Nedeni bize günümüzde de bir şeyleri anımsatıyor. Bunu bilmezsek, Kayseri’nin
geleceği ile ilgili kestirimlerde bulunamayız. Bakınız, nedeni neymiş? “Anadolu’nun
ana kervan yollarından ikisi de Kayseri’den geçmiyordu. Sadece ikincil, ‘besleyici’ bir
yol, şehri ‘kuzey kervan yolu’ üzerinde bulunan Sivas’a, İstanbul’u Erzurum ve İran sınırı
ötesindeki topraklarla birleştiren ana yola bağlıyordu.” Bu güzergaha bugün biz kısaca;
Ankara-Yozgat-Sivas-Erzincan-Erzurum güzergahı diyebiliriz. Ya da bu yönde yapımı
süren “hızlı tren” güzergahı.
Peki, ikinci “kervan yolu” neresi? Bu da şu: “Bir yolcunun İstanbul’dan Halep, Şam
ve son olarak Mekke ve Medine’ye uzanan ‘diyagonal yol’a ulaşılabilmesi için, güneye
doğru yol alıp Niğde ve Bor’dan geçerek Ereğli’ye gitmesi gerekiyordu.” Bu güzergah da
günümüzdeki, Ankara-Aksaray-Niğde-Adana-Mersin otoyolu ile; Ankara-Konya-Ada-
na-Mersin hızlı tren istikametinden başka bir şey değil.
Bunlara bir de ben ilave yapayım: Yazılanlardan anlıyoruz ki, Selçuklu’nun “birincil”
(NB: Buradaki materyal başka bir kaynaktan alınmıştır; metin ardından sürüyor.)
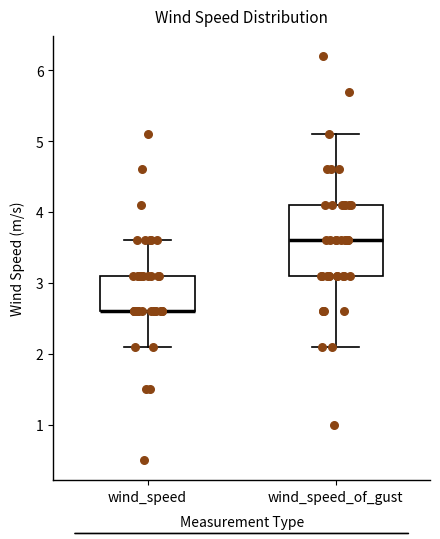

Reading left to right, read every box against the y-axis: the position of its median line, the range the box covers, and the ends of its whiskers. The values are not printed on the chart, so give them approximately, as read against the axis.

wind_speed: median 2.6 (drawn on the box's lower edge), box 2.6 to 3.1, whiskers 2.1 to 3.6
wind_speed_of_gust: median 3.6, box 3.1 to 4.1, whiskers 2.1 to 5.1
şehri, Osmanlı’nın “ikincil” şehri konumuna girmiş. Erken Cumhuriyet döneminde;
Kayseri-Ankara; Kayseri-Sivas ve Kayseri-Niğde demiryolunun yapımı ve döneminin
en büyük tekstil tesisi Sümerbank’ın ve Tayyare Fabrikası’nın kurulması ve takip eden
özel sektör yatırımları şehrimizi tekrar “birincil” duruma getirdi. Yukarda anlatmaya
çalıştığım “hızlı tren” ve “otoyol” güzergahlarına bakınca Kayseri, “ölü nokta” ya da
“ikincil” bir il olma sürecine doğru giriyor, bir anlamda; “tarih tekerrür ediyor” gibi…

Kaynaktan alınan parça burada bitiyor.